### ACTION ITEM
For the material below, the sole required output is the number of lines that include "things".
──────── SUPPLIED ENTRIES ────────
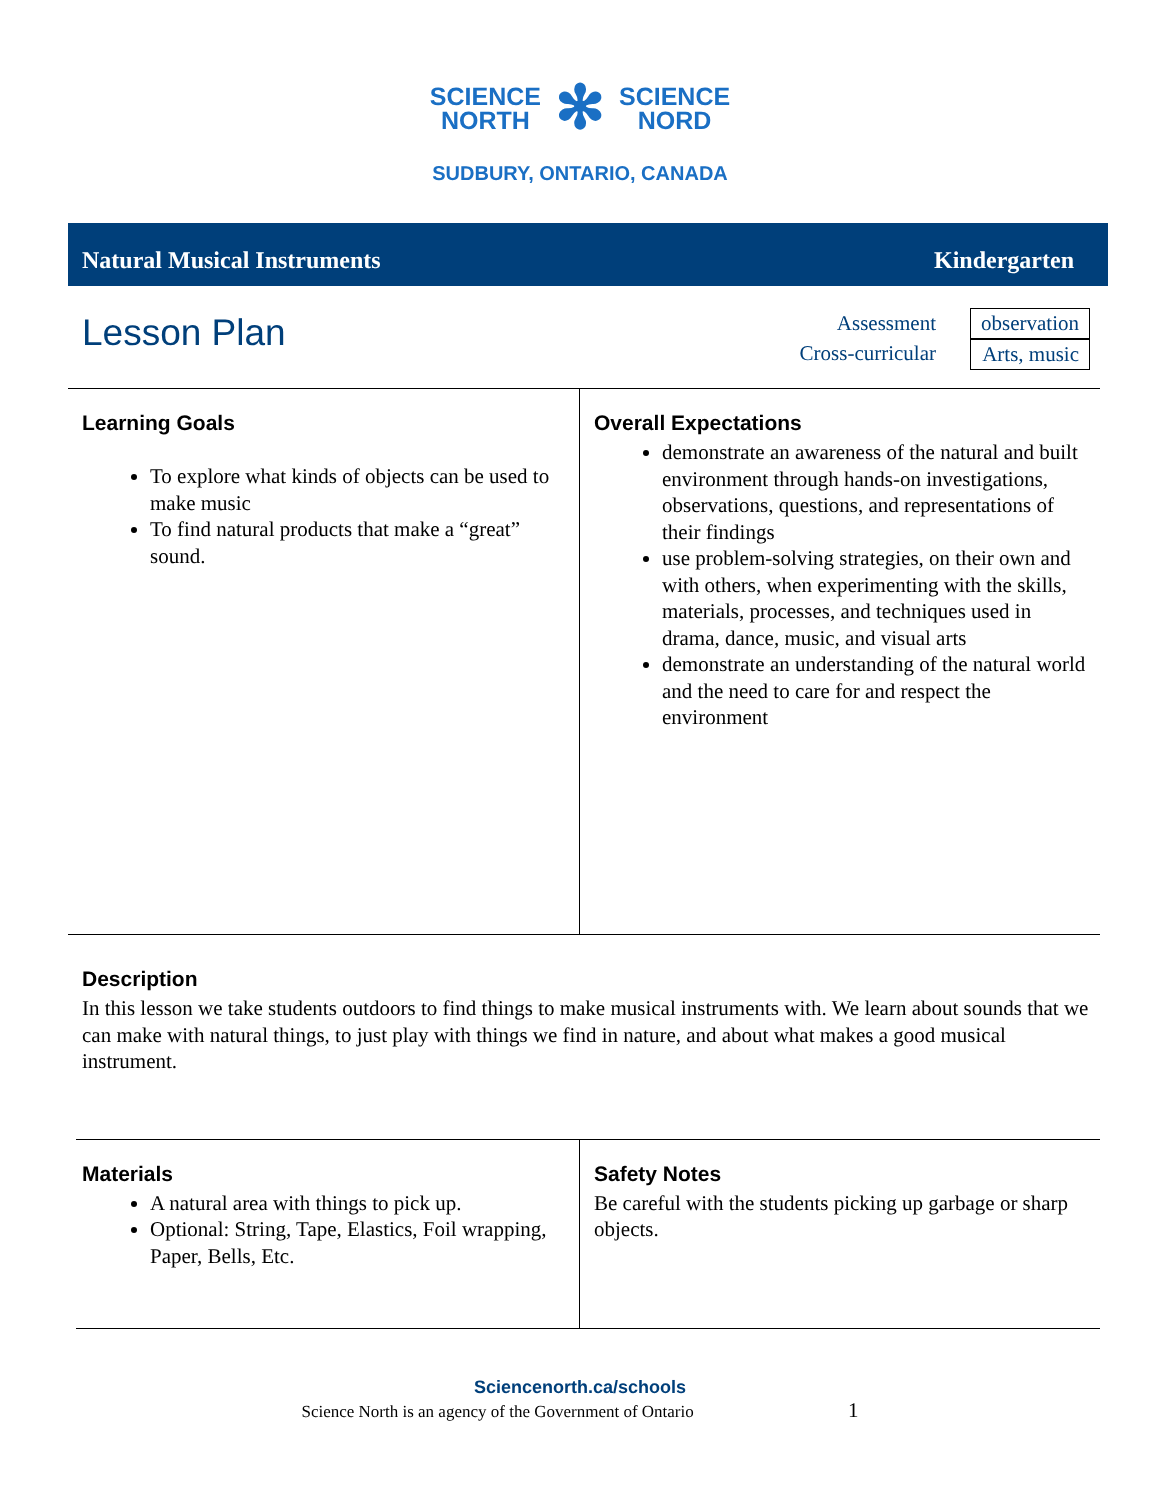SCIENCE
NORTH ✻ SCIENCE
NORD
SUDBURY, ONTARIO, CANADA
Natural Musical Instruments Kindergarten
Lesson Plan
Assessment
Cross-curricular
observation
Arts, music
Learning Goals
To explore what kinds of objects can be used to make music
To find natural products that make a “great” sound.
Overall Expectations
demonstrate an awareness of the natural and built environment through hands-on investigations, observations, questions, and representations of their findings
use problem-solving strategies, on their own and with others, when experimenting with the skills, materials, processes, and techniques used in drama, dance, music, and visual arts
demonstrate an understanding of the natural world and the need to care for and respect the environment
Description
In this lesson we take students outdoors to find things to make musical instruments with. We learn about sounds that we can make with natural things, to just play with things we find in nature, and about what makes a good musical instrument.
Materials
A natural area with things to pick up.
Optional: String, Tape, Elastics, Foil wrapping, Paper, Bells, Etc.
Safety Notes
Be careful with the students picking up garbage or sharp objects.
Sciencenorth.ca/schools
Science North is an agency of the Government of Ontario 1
────────
### EXPECTED ANSWER
2